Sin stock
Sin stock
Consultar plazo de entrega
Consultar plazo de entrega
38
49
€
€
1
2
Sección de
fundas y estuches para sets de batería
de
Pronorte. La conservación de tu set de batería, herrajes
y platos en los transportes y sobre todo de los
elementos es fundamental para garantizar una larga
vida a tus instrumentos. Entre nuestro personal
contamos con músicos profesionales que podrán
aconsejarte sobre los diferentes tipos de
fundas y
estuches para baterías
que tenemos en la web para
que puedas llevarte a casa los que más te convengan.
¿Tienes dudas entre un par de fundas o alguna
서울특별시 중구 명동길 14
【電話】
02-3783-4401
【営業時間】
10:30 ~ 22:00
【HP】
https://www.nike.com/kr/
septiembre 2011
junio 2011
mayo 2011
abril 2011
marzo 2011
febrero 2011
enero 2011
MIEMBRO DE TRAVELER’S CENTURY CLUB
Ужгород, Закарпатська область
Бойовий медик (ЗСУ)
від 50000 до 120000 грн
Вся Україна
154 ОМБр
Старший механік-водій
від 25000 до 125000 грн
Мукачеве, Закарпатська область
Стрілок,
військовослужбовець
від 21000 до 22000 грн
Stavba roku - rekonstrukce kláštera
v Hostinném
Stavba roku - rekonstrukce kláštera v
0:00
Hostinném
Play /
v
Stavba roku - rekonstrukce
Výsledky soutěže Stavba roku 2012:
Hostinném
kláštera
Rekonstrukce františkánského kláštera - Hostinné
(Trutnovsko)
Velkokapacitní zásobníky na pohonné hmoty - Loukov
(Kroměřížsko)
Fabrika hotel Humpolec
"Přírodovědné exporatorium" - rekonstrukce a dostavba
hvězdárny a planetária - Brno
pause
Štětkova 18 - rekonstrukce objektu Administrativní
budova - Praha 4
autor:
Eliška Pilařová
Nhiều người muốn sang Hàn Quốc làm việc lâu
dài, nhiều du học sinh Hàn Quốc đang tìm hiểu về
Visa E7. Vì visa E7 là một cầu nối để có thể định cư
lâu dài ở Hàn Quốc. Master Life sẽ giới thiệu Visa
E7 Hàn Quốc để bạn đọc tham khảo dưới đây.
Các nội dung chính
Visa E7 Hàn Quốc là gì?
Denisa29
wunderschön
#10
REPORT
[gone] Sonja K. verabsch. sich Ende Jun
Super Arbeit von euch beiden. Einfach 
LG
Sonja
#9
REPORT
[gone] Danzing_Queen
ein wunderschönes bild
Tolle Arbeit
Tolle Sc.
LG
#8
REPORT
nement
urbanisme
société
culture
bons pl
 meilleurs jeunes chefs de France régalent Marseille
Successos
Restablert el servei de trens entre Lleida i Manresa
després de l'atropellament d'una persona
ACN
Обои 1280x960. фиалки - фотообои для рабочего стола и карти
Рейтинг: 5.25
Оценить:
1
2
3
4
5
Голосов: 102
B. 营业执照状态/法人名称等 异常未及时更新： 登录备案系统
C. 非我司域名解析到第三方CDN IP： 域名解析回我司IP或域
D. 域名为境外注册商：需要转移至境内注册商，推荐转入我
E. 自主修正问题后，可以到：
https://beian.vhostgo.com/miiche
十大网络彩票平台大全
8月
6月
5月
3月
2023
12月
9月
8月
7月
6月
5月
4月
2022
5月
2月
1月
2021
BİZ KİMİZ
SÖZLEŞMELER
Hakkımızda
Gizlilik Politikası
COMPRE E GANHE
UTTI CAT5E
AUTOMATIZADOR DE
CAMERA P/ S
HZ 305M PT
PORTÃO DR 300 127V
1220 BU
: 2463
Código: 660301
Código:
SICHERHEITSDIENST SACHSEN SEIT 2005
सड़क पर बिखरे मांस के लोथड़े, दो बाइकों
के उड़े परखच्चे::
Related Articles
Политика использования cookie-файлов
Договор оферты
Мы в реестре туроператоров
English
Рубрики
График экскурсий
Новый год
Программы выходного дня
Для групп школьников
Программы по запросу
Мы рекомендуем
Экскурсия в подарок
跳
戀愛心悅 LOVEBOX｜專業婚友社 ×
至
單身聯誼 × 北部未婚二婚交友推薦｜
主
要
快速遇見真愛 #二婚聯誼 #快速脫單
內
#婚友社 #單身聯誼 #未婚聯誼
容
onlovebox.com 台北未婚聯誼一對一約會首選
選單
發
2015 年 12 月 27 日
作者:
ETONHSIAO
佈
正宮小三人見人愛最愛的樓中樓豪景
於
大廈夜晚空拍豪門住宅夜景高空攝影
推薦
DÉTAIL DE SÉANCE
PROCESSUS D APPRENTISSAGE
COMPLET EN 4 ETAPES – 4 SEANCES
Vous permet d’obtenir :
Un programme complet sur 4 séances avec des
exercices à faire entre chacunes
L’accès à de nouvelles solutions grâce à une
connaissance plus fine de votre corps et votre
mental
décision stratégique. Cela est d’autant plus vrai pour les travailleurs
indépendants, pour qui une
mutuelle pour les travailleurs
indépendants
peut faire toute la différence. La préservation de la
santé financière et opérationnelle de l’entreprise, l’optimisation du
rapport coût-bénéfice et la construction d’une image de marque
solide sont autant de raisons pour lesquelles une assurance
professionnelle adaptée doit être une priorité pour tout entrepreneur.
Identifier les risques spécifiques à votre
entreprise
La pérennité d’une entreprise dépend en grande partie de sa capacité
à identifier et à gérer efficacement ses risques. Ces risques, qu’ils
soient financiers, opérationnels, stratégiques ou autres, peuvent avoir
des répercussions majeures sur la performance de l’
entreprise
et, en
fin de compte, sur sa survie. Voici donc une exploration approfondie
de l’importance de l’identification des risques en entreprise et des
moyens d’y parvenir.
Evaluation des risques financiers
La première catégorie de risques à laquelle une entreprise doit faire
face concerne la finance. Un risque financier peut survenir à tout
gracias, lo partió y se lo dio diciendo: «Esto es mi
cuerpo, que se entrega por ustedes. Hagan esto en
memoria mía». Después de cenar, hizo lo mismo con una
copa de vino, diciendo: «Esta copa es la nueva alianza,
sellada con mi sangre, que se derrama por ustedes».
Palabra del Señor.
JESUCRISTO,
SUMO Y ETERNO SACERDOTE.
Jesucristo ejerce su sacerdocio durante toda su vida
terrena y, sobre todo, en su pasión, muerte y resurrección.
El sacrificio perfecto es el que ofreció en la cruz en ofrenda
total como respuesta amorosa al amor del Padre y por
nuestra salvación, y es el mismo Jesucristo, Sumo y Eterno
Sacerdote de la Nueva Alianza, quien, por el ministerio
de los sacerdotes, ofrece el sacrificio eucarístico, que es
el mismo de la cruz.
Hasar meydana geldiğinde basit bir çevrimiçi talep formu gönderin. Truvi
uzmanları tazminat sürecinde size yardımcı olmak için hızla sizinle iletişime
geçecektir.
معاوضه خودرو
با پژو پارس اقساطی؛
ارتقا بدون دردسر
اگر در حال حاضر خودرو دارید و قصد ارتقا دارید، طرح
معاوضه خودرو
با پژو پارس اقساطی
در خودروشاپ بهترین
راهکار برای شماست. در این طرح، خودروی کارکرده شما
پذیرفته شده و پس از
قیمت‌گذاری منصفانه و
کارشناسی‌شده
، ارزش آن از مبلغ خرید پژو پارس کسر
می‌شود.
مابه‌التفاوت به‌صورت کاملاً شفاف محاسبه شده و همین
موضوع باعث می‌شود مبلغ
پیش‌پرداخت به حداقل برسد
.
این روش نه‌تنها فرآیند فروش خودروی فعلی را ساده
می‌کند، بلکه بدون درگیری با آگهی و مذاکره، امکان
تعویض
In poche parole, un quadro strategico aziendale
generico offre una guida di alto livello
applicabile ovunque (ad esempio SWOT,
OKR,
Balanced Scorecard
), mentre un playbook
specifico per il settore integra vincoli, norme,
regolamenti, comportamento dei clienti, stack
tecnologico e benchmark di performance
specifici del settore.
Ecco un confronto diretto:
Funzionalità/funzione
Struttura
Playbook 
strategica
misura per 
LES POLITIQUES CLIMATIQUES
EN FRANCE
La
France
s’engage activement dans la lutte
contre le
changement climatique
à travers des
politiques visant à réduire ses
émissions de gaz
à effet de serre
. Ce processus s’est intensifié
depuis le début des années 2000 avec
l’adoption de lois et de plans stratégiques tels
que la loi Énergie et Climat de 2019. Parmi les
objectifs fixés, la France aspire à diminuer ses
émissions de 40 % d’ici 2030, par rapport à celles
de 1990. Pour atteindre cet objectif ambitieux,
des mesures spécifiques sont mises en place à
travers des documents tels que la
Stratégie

____________________

| Problem to solve |
Copy out only the lines above from the one with "(Kroměřížsko)" to the one with "meilleurs jeunes chefs", inclusive, exactly as they stand.

| Answer box |
(Kroměřížsko)
Fabrika hotel Humpolec
"Přírodovědné exporatorium" - rekonstrukce a dostavba
hvězdárny a planetária - Brno
pause
Štětkova 18 - rekonstrukce objektu Administrativní
budova - Praha 4
autor:
Eliška Pilařová
Nhiều người muốn sang Hàn Quốc làm việc lâu
dài, nhiều du học sinh Hàn Quốc đang tìm hiểu về
Visa E7. Vì visa E7 là một cầu nối để có thể định cư
lâu dài ở Hàn Quốc. Master Life sẽ giới thiệu Visa
E7 Hàn Quốc để bạn đọc tham khảo dưới đây.
Các nội dung chính
Visa E7 Hàn Quốc là gì?
Denisa29
wunderschön
#10
REPORT
[gone] Sonja K. verabsch. sich Ende Jun
Super Arbeit von euch beiden. Einfach 
LG
Sonja
#9
REPORT
[gone] Danzing_Queen
ein wunderschönes bild
Tolle Arbeit
Tolle Sc.
LG
#8
REPORT
nement
urbanisme
société
culture
bons pl
 meilleurs jeunes chefs de France régalent Marseille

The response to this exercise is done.